The platform frontend needs a React build system. Two mainstream React frameworks were considered: Vite (bundler for a single-page application) and Next.js (React meta-framework with SSR/SSG). This is an internal ERP platform for authenticated behavioral health operations staff, not a public-facing marketing site or content site.

## Options Considered

### Option A: Next.js App Router (SSR/SSG)

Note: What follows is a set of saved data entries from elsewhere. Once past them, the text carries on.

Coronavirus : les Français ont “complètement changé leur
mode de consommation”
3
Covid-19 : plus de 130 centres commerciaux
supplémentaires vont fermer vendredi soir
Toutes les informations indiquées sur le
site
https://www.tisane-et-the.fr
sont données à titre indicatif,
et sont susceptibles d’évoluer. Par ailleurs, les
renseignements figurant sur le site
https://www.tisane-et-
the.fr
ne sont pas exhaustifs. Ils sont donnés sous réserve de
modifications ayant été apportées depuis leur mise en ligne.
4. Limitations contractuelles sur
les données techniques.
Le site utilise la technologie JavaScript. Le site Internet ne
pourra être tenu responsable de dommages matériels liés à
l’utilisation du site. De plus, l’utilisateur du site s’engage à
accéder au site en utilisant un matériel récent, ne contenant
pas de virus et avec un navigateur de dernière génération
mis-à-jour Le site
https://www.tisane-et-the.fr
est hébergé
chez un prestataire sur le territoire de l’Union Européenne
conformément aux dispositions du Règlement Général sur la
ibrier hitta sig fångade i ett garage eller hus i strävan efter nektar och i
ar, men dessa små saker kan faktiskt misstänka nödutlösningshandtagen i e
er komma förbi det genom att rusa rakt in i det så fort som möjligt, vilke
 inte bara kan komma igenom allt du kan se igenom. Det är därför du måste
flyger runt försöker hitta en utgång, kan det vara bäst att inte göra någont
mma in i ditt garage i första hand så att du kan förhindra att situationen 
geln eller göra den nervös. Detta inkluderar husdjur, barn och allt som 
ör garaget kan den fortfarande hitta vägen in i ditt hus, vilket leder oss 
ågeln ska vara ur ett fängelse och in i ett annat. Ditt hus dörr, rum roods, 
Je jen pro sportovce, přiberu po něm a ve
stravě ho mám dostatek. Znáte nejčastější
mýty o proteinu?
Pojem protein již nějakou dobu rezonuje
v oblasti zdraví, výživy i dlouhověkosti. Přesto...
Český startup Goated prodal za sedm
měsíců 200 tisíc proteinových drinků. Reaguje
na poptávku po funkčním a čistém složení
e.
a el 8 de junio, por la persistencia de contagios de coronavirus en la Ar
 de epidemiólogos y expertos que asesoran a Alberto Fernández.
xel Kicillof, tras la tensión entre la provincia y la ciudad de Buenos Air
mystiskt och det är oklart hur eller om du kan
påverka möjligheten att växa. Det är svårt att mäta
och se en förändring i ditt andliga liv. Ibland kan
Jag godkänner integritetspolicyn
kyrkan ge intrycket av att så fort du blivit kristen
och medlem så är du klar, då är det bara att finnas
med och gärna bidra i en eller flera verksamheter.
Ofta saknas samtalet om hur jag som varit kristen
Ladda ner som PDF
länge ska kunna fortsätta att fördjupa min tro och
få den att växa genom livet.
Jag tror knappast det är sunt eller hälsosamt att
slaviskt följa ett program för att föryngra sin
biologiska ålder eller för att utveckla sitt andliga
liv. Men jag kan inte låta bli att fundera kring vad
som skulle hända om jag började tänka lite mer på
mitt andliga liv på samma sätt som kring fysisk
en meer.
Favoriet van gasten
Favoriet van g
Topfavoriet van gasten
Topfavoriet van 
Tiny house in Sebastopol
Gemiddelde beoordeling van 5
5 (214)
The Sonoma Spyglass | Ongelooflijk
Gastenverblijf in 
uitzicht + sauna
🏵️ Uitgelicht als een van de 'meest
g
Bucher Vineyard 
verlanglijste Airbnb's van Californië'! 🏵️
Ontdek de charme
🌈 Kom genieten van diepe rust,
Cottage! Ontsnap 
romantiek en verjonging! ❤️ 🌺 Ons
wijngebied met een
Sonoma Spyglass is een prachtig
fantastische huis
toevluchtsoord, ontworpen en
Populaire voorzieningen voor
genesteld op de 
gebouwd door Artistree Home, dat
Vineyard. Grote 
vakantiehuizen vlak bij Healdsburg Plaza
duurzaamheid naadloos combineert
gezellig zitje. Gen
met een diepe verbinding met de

* **How it works:** Server-side rendering for every route by default; React Server Components; pages hydrated on client; Vercel-native deployment.
* **Pros:** SEO-optimized; faster initial page load for public routes; React Server Components reduce client JS; strong Vercel integration; broad ecosystem.
* **Cons:** Complexity of server vs client component model; cannot use client-only auth patterns easily (all auth must flow through middleware); Supabase SSR requires cookie-based auth with additional setup; significantly more complex build pipeline; the SSR benefits (SEO, public content) are irrelevant for an authenticated ERP where all pages require login.
* **Why not chosen:** SSR benefits don't apply to a fully authenticated ERP. Added complexity of server/client component boundary outweighs gains for this use case.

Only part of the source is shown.